Productive Reading – Read Faster and Remember Longer

If you are like most people, you read more slowly than you can think. Since a piece of writing is actually slowing down your thought process, you will tend to be easily distracted, to get bored, and worst of all, to get drowsy and even fall asleep when you are reading. Given that most of us have learned to look at only one word at a time—even though we can easily see several words at a glance—we frequently look back along the line or back up the page when we read. In fact, the average adult “regresses” 15 to 20 time for every 100 words they read. Think about how much visual information the brain has to screen out when we are reading that way.

The term “Speed Reading” was first used by Evelyn Wood, a schoolteacher who decided to take a Masters degree in Education, specializing in reading. When she started in the late 1950’s at the University of Utah in Salt Lake City, she discovered that the professor she was studying with read at over 1,000 words per minute with good comprehension. Since she knew that most people read between 200 and 250 words per minute, Evelyn found this intriguing and decided to find others with this unusual ability and find out how they were doing it.

She tracked down about 40 people who met her criteria of “Natural Speed Reader”: they could read at over 1,000 words per minute with good comprehension. She watched them read, measured their speed and comprehension, and asked them to tell her what they were doing and how they were doing it. She found that all of them had developed this ability by themselves, but they all had three techniques in common. Using these techniques, she taught herself to speed read. She then designed a course to teach others to speed read as well. Later she offered her very successful techniques to high school teachers in Salt Lake City. But the school board declined her offer, and she realized she was going to have difficulty getting the educational world to accept the notion of speed reading as a new teaching technique.

So she moved to Washington, DC, and began working as an independent educational consultant. Because the Russians had recently beaten the US into space with the Sputnik, there was an intense interest in education in the US at that time. Not surprisingly, her business flourished. It became even more successful after she was invited to The White House to teach President Kennedy and his staff to speed read.
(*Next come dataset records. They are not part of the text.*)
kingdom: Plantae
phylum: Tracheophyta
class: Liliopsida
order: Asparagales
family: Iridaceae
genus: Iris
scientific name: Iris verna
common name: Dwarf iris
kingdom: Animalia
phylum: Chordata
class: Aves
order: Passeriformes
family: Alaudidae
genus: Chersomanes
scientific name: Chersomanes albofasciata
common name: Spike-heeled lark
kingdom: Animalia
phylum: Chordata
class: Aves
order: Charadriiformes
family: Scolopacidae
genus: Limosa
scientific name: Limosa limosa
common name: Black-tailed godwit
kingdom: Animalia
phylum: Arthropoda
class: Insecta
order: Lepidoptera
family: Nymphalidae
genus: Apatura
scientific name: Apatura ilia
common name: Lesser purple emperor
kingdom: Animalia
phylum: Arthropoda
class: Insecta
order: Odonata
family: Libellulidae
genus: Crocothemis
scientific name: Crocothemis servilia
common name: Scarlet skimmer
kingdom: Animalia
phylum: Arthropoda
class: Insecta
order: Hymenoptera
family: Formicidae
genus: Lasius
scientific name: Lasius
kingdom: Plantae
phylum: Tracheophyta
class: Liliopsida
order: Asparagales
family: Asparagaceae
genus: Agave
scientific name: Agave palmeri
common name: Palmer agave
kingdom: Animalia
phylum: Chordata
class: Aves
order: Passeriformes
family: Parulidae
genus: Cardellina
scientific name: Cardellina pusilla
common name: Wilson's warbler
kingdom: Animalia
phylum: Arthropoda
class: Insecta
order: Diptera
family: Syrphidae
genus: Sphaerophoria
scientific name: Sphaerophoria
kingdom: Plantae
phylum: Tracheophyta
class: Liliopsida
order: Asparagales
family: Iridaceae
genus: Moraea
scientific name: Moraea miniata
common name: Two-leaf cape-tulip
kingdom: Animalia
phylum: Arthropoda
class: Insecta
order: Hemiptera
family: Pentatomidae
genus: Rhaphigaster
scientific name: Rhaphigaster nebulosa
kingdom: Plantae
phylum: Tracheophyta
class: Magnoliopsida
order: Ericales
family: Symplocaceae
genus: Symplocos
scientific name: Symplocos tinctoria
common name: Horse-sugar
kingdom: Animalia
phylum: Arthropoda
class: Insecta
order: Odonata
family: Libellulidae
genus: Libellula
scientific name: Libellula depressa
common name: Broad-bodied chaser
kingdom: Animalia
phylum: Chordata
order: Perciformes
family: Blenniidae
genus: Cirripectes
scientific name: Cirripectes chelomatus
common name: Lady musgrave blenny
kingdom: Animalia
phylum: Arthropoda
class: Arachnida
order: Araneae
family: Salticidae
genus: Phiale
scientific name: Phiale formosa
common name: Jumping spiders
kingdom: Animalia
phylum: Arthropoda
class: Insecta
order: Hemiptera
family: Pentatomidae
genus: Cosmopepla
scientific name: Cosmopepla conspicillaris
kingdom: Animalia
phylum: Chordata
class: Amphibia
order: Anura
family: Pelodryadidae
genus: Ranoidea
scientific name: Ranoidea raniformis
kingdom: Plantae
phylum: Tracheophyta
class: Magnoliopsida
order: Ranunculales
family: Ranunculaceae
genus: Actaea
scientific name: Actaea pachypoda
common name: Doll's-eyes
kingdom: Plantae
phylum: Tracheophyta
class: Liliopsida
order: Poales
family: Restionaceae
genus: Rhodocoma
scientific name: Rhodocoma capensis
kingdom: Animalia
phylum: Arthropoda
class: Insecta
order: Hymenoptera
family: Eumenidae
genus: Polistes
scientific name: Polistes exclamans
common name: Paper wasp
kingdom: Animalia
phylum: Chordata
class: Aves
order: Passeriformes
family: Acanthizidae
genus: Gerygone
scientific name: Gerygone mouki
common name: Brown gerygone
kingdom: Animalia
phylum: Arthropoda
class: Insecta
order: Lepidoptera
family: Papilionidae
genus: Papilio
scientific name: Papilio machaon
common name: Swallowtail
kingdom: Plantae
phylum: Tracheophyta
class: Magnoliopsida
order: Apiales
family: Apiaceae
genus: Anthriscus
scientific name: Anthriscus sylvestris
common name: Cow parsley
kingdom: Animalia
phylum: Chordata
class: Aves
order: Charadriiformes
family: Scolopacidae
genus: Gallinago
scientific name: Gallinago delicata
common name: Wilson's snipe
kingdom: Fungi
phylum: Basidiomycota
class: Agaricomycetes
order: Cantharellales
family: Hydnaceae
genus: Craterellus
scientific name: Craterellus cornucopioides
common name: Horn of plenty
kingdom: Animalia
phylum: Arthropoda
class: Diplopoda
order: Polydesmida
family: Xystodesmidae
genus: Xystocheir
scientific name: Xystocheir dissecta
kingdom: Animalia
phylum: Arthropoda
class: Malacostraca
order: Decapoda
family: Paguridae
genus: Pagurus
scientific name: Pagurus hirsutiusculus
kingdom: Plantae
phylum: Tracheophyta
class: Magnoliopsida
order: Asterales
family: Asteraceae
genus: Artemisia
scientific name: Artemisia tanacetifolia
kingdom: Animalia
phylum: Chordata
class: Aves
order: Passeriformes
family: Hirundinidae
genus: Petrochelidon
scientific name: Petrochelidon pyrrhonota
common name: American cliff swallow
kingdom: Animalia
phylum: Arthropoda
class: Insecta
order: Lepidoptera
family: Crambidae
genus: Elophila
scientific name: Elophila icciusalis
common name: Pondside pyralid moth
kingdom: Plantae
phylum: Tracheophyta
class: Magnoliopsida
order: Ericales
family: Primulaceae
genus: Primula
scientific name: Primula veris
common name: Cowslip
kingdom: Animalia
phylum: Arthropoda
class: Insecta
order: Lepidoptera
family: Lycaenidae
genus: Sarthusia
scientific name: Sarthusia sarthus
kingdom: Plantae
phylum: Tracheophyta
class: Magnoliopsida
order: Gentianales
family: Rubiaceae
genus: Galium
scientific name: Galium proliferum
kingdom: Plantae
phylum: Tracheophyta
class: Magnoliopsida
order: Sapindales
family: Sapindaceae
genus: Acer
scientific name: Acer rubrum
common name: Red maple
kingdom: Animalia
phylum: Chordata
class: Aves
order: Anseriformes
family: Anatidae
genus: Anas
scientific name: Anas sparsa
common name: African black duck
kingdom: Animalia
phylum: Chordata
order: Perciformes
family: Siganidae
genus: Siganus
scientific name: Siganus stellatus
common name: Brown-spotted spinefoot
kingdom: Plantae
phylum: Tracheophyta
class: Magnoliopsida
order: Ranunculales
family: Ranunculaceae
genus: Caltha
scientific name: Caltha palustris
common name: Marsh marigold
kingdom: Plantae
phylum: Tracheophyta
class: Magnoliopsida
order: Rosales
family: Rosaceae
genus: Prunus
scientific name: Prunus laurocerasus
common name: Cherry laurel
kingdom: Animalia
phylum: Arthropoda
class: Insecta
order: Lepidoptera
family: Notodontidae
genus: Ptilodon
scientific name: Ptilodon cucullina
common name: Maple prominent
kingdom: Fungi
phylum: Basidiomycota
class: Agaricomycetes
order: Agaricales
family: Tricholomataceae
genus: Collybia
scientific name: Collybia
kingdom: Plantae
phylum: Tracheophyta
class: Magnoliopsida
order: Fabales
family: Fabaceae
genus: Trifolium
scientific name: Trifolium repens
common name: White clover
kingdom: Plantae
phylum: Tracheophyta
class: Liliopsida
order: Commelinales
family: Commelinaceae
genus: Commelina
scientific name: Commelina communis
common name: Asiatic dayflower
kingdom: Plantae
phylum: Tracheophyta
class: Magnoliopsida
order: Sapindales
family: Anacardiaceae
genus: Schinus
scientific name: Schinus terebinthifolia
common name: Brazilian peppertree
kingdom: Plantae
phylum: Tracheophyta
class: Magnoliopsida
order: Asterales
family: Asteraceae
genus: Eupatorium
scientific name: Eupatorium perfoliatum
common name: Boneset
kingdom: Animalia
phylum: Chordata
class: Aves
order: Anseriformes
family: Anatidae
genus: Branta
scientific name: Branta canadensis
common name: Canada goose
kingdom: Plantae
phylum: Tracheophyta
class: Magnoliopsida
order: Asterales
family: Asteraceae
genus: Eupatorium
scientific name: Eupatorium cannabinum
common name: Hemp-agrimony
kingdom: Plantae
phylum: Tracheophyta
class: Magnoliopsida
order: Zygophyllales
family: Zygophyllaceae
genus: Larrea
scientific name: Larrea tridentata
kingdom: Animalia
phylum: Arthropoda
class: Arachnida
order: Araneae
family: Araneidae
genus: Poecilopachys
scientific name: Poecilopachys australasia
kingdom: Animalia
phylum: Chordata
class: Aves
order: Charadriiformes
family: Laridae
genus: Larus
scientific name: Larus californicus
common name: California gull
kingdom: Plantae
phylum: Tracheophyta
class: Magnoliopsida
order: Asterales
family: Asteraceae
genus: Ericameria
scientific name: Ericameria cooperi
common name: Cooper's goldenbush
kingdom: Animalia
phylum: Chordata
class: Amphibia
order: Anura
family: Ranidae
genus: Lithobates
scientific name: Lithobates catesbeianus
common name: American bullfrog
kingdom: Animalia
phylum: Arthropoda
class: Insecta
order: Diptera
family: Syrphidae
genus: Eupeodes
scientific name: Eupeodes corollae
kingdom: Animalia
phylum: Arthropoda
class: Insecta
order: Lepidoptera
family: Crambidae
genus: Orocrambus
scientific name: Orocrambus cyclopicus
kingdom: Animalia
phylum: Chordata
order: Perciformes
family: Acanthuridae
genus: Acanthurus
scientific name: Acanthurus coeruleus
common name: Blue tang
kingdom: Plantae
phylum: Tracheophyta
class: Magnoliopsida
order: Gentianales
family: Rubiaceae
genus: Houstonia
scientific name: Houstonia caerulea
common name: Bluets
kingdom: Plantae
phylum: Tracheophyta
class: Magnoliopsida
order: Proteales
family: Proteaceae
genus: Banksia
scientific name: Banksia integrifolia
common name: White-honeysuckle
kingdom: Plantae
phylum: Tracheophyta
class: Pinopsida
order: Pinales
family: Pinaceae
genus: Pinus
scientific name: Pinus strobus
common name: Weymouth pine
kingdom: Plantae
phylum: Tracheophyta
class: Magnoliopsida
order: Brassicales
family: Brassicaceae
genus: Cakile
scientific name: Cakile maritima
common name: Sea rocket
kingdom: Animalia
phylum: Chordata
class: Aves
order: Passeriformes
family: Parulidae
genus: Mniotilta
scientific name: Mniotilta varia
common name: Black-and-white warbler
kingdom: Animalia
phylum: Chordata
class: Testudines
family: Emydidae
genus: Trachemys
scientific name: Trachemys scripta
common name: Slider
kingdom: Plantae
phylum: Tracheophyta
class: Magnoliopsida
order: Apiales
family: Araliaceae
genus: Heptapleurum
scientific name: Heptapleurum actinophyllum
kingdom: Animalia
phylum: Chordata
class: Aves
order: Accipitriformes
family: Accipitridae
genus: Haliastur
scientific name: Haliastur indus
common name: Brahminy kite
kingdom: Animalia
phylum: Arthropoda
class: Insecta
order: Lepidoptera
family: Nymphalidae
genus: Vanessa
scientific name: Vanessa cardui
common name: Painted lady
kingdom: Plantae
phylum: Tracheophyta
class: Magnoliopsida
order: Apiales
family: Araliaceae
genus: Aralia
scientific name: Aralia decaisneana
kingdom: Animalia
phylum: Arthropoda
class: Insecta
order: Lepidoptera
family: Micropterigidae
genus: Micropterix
Her methods gained national renown.

Evelyn Wood franchised her company throughout North America and gathered many devoted followers—because speed reading worked. I learned to speed read through her course and went on to teach it for her company while I was taking my undergraduate degrees at Dalhousie University. After graduating, I taught reading in elementary school for five years and then went on to take my Masters degree in Education, specializing in reading. During that time, I developed my own speed reading course, based on the work of Evelyn Wood, and I have been teaching it for over 20 years.

Most people have only two reading speeds: slow and slower. Once you have taken a speed reading course, you will be able to read at various speeds: very, very fast; very fast; fast; medium; and slow. You’ll be able to adjust your speed to suit your purpose in reading and the difficulty of the material. At work, people are very knowledgeable about the content of their professional material, so they can read it a lot faster than they think they can. By the end of the day, the average person taking my speed reading seminar can at least double—and often triple—his or her speed. And they will still maintain good comprehension!

Guided by the practice exercises in the take-home manual, you can increase those speeds for reading professional material within a week. During the seminar, participants learn to read a 150-page book and make effective notes in less than 35 minutes. They learn how to establish their purpose in reading, set up their note-taking system, and quickly find and record the key information that will meet their purpose. Reading becomes an engaging challenge, rather than a chore.

Do you love to read and are afraid that speed reading will take the pleasure out of reading? No need to worry. Like most people, you will probably use speed reading for your professional reading, which gives you more time for others things you like to do—including leisure reading, which you can do as slowly as you like.